═════ Task input ═════
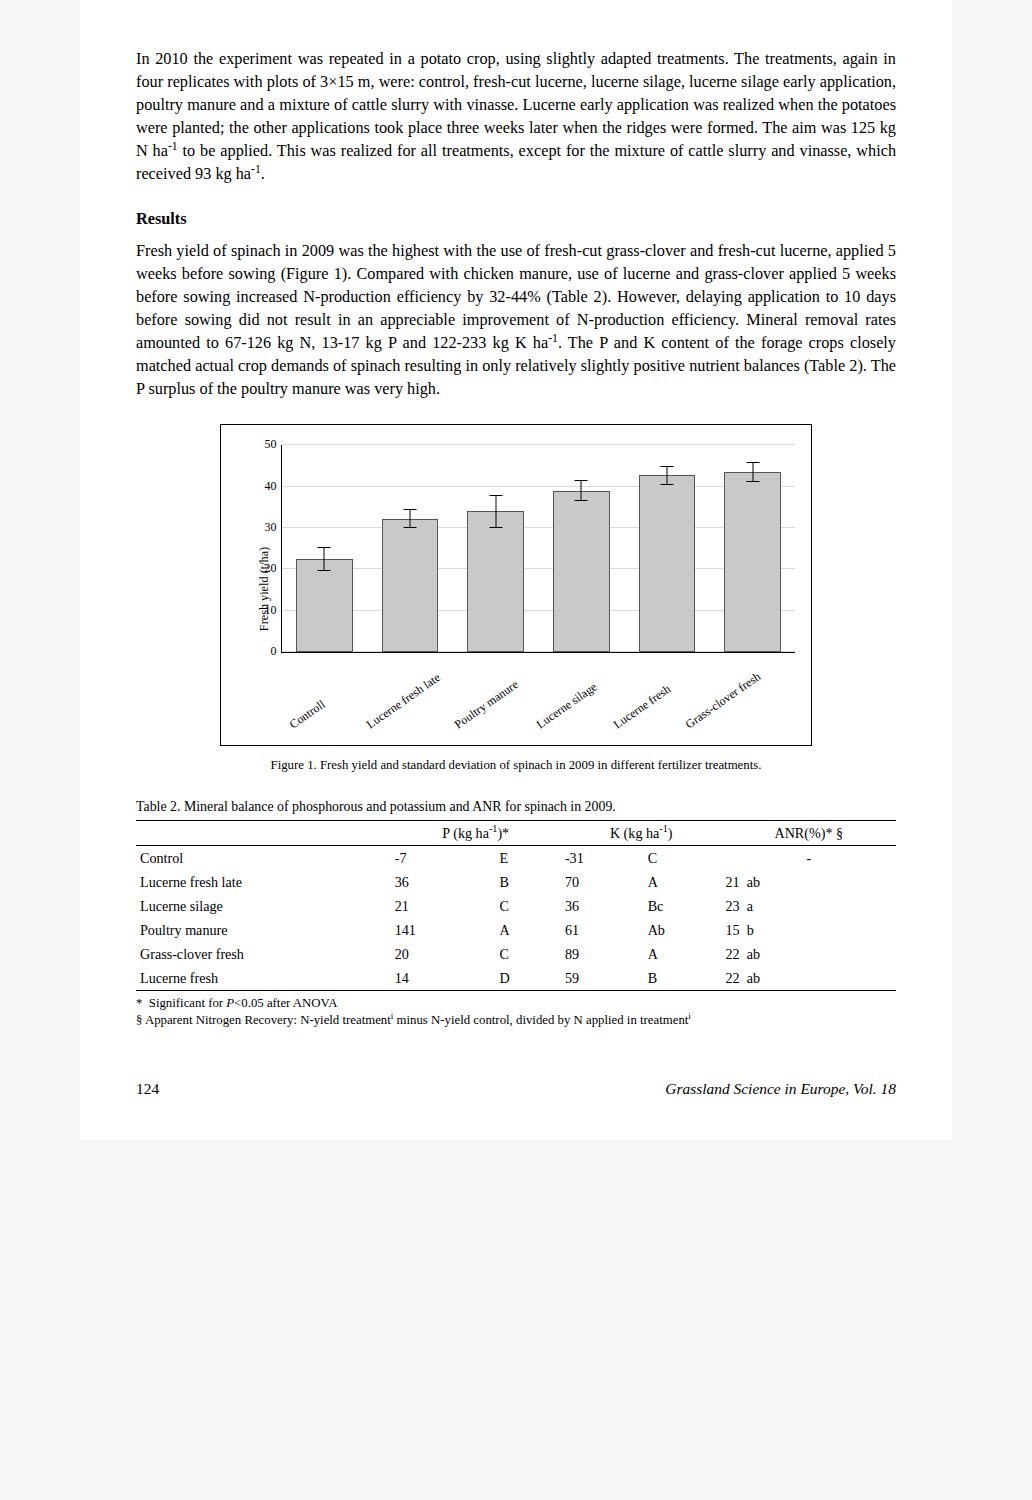In 2010 the experiment was repeated in a potato crop, using slightly adapted treatments. The treatments, again in four replicates with plots of 3×15 m, were: control, fresh-cut lucerne, lucerne silage, lucerne silage early application, poultry manure and a mixture of cattle slurry with vinasse. Lucerne early application was realized when the potatoes were planted; the other applications took place three weeks later when the ridges were formed. The aim was 125 kg N ha-1 to be applied. This was realized for all treatments, except for the mixture of cattle slurry and vinasse, which received 93 kg ha-1.
Results
Fresh yield of spinach in 2009 was the highest with the use of fresh-cut grass-clover and fresh-cut lucerne, applied 5 weeks before sowing (Figure 1). Compared with chicken manure, use of lucerne and grass-clover applied 5 weeks before sowing increased N-production efficiency by 32-44% (Table 2). However, delaying application to 10 days before sowing did not result in an appreciable improvement of N-production efficiency. Mineral removal rates amounted to 67-126 kg N, 13-17 kg P and 122-233 kg K ha-1. The P and K content of the forage crops closely matched actual crop demands of spinach resulting in only relatively slightly positive nutrient balances (Table 2). The P surplus of the poultry manure was very high.
Fresh yield (t/ha)
0
10
20
30
40
50
Controll
Lucerne fresh late
Poultry manure
Lucerne silage
Lucerne fresh
Grass-clover fresh
Figure 1. Fresh yield and standard deviation of spinach in 2009 in different fertilizer treatments.
Table 2. Mineral balance of phosphorous and potassium and ANR for spinach in 2009.
| | P (kg ha -1 )* | K (kg ha -1 ) | ANR(%)* § |
| --- | --- | --- | --- |
| Control | -7 | E | -31 | C | - |
| Lucerne fresh late | 36 | B | 70 | A | 21 ab |
| Lucerne silage | 21 | C | 36 | Bc | 23 a |
| Poultry manure | 141 | A | 61 | Ab | 15 b |
| Grass-clover fresh | 20 | C | 89 | A | 22 ab |
| Lucerne fresh | 14 | D | 59 | B | 22 ab |
* Significant for P<0.05 after ANOVA
§ Apparent Nitrogen Recovery: N-yield treatmenti minus N-yield control, divided by N applied in treatmenti
124 Grassland Science in Europe, Vol. 18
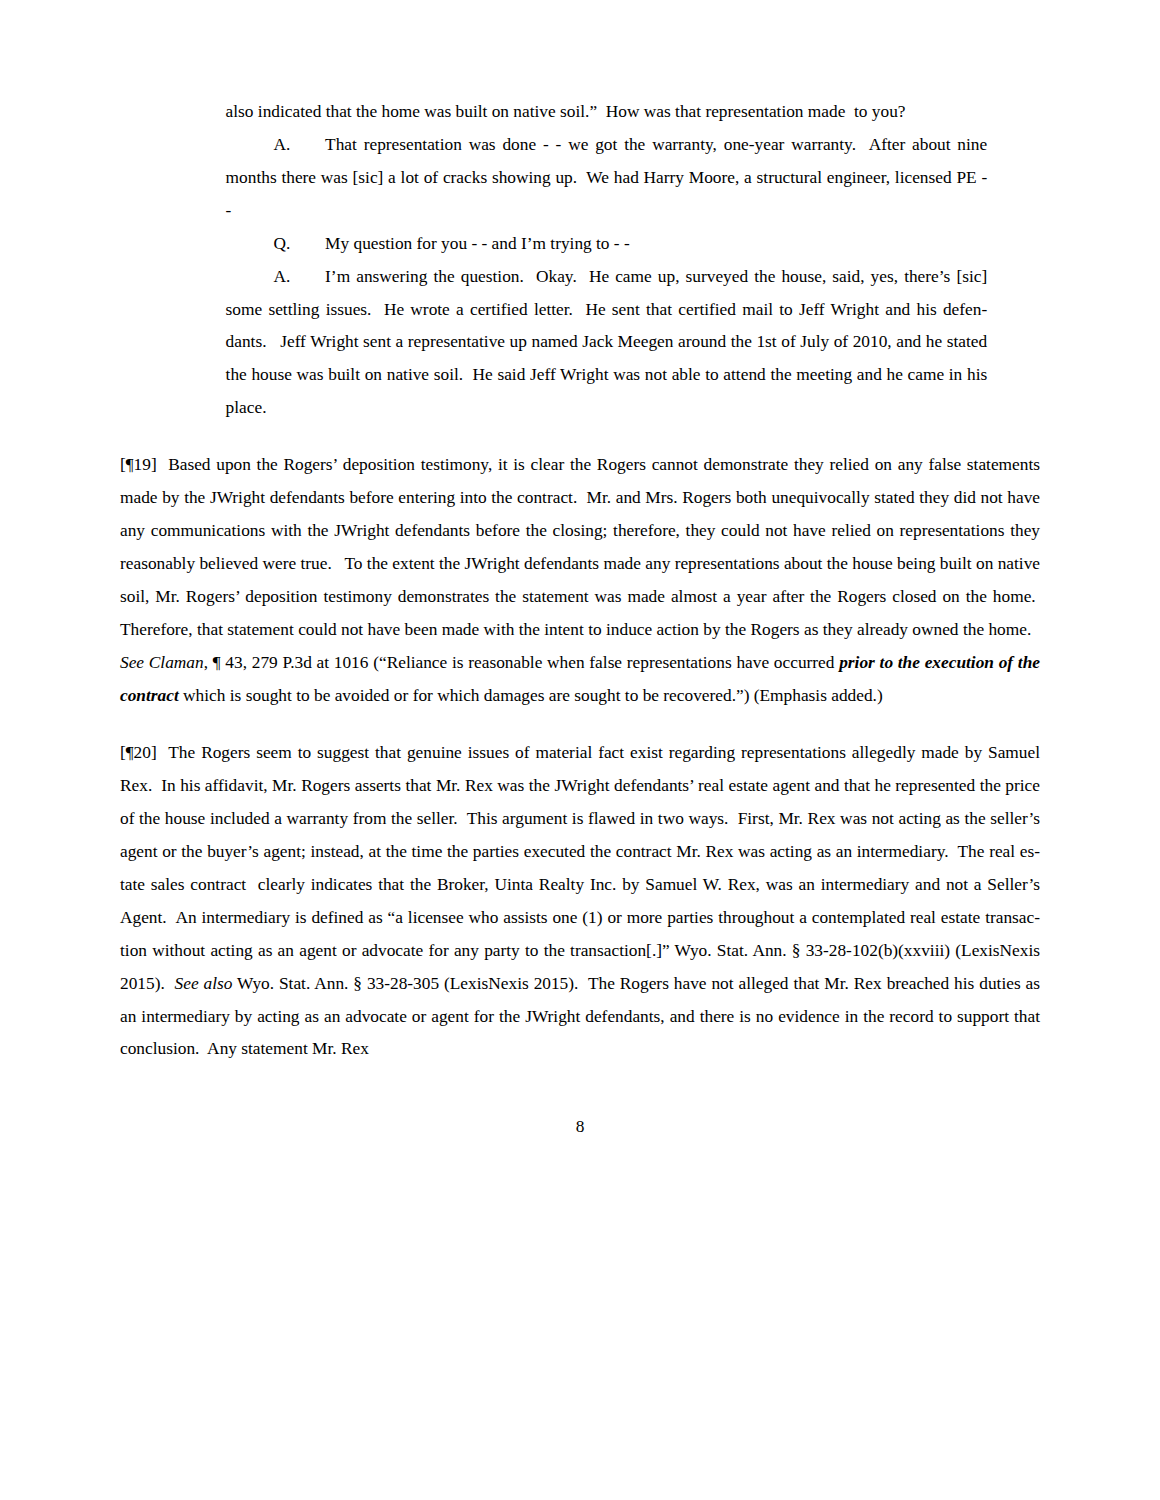also indicated that the home was built on native soil.” How was that representation made to you?
A.  That representation was done - - we got the warranty, one-year warranty. After about nine months there was [sic] a lot of cracks showing up. We had Harry Moore, a structural engineer, licensed PE - -
Q.  My question for you - - and I’m trying to - -
A.  I’m answering the question. Okay. He came up, surveyed the house, said, yes, there’s [sic] some settling issues. He wrote a certified letter. He sent that certified mail to Jeff Wright and his defendants. Jeff Wright sent a representative up named Jack Meegen around the 1st of July of 2010, and he stated the house was built on native soil. He said Jeff Wright was not able to attend the meeting and he came in his place.
[¶19] Based upon the Rogers’ deposition testimony, it is clear the Rogers cannot demonstrate they relied on any false statements made by the JWright defendants before entering into the contract. Mr. and Mrs. Rogers both unequivocally stated they did not have any communications with the JWright defendants before the closing; therefore, they could not have relied on representations they reasonably believed were true. To the extent the JWright defendants made any representations about the house being built on native soil, Mr. Rogers’ deposition testimony demonstrates the statement was made almost a year after the Rogers closed on the home. Therefore, that statement could not have been made with the intent to induce action by the Rogers as they already owned the home. See Claman, ¶ 43, 279 P.3d at 1016 (“Reliance is reasonable when false representations have occurred prior to the execution of the contract which is sought to be avoided or for which damages are sought to be recovered.”) (Emphasis added.)
[¶20] The Rogers seem to suggest that genuine issues of material fact exist regarding representations allegedly made by Samuel Rex. In his affidavit, Mr. Rogers asserts that Mr. Rex was the JWright defendants’ real estate agent and that he represented the price of the house included a warranty from the seller. This argument is flawed in two ways. First, Mr. Rex was not acting as the seller’s agent or the buyer’s agent; instead, at the time the parties executed the contract Mr. Rex was acting as an intermediary. The real estate sales contract clearly indicates that the Broker, Uinta Realty Inc. by Samuel W. Rex, was an intermediary and not a Seller’s Agent. An intermediary is defined as “a licensee who assists one (1) or more parties throughout a contemplated real estate transaction without acting as an agent or advocate for any party to the transaction[.]” Wyo. Stat. Ann. § 33-28-102(b)(xxviii) (LexisNexis 2015). See also Wyo. Stat. Ann. § 33-28-305 (LexisNexis 2015). The Rogers have not alleged that Mr. Rex breached his duties as an intermediary by acting as an advocate or agent for the JWright defendants, and there is no evidence in the record to support that conclusion. Any statement Mr. Rex
8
═════
Instructions for the task:
Set down every entry above again exactly, dropping each picture.

Reply to the exercise:
In 2010 the experiment was repeated in a potato crop, using slightly adapted treatments. The treatments, again in four replicates with plots of 3×15 m, were: control, fresh-cut lucerne, lucerne silage, lucerne silage early application, poultry manure and a mixture of cattle slurry with vinasse. Lucerne early application was realized when the potatoes were planted; the other applications took place three weeks later when the ridges were formed. The aim was 125 kg N ha-1 to be applied. This was realized for all treatments, except for the mixture of cattle slurry and vinasse, which received 93 kg ha-1.
Results
Fresh yield of spinach in 2009 was the highest with the use of fresh-cut grass-clover and fresh-cut lucerne, applied 5 weeks before sowing (Figure 1). Compared with chicken manure, use of lucerne and grass-clover applied 5 weeks before sowing increased N-production efficiency by 32-44% (Table 2). However, delaying application to 10 days before sowing did not result in an appreciable improvement of N-production efficiency. Mineral removal rates amounted to 67-126 kg N, 13-17 kg P and 122-233 kg K ha-1. The P and K content of the forage crops closely matched actual crop demands of spinach resulting in only relatively slightly positive nutrient balances (Table 2). The P surplus of the poultry manure was very high.
Fresh yield (t/ha)
0
10
20
30
40
50
Controll
Lucerne fresh late
Poultry manure
Lucerne silage
Lucerne fresh
Grass-clover fresh
Figure 1. Fresh yield and standard deviation of spinach in 2009 in different fertilizer treatments.
Table 2. Mineral balance of phosphorous and potassium and ANR for spinach in 2009.
| | P (kg ha -1 )* | K (kg ha -1 ) | ANR(%)* § |
| --- | --- | --- | --- |
| Control | -7 | E | -31 | C | - |
| Lucerne fresh late | 36 | B | 70 | A | 21 ab |
| Lucerne silage | 21 | C | 36 | Bc | 23 a |
| Poultry manure | 141 | A | 61 | Ab | 15 b |
| Grass-clover fresh | 20 | C | 89 | A | 22 ab |
| Lucerne fresh | 14 | D | 59 | B | 22 ab |
* Significant for P<0.05 after ANOVA
§ Apparent Nitrogen Recovery: N-yield treatmenti minus N-yield control, divided by N applied in treatmenti
124 Grassland Science in Europe, Vol. 18
also indicated that the home was built on native soil.” How was that representation made to you?
A.  That representation was done - - we got the warranty, one-year warranty. After about nine months there was [sic] a lot of cracks showing up. We had Harry Moore, a structural engineer, licensed PE - -
Q.  My question for you - - and I’m trying to - -
A.  I’m answering the question. Okay. He came up, surveyed the house, said, yes, there’s [sic] some settling issues. He wrote a certified letter. He sent that certified mail to Jeff Wright and his defendants. Jeff Wright sent a representative up named Jack Meegen around the 1st of July of 2010, and he stated the house was built on native soil. He said Jeff Wright was not able to attend the meeting and he came in his place.
[¶19] Based upon the Rogers’ deposition testimony, it is clear the Rogers cannot demonstrate they relied on any false statements made by the JWright defendants before entering into the contract. Mr. and Mrs. Rogers both unequivocally stated they did not have any communications with the JWright defendants before the closing; therefore, they could not have relied on representations they reasonably believed were true. To the extent the JWright defendants made any representations about the house being built on native soil, Mr. Rogers’ deposition testimony demonstrates the statement was made almost a year after the Rogers closed on the home. Therefore, that statement could not have been made with the intent to induce action by the Rogers as they already owned the home. See Claman, ¶ 43, 279 P.3d at 1016 (“Reliance is reasonable when false representations have occurred prior to the execution of the contract which is sought to be avoided or for which damages are sought to be recovered.”) (Emphasis added.)
[¶20] The Rogers seem to suggest that genuine issues of material fact exist regarding representations allegedly made by Samuel Rex. In his affidavit, Mr. Rogers asserts that Mr. Rex was the JWright defendants’ real estate agent and that he represented the price of the house included a warranty from the seller. This argument is flawed in two ways. First, Mr. Rex was not acting as the seller’s agent or the buyer’s agent; instead, at the time the parties executed the contract Mr. Rex was acting as an intermediary. The real estate sales contract clearly indicates that the Broker, Uinta Realty Inc. by Samuel W. Rex, was an intermediary and not a Seller’s Agent. An intermediary is defined as “a licensee who assists one (1) or more parties throughout a contemplated real estate transaction without acting as an agent or advocate for any party to the transaction[.]” Wyo. Stat. Ann. § 33-28-102(b)(xxviii) (LexisNexis 2015). See also Wyo. Stat. Ann. § 33-28-305 (LexisNexis 2015). The Rogers have not alleged that Mr. Rex breached his duties as an intermediary by acting as an advocate or agent for the JWright defendants, and there is no evidence in the record to support that conclusion. Any statement Mr. Rex
8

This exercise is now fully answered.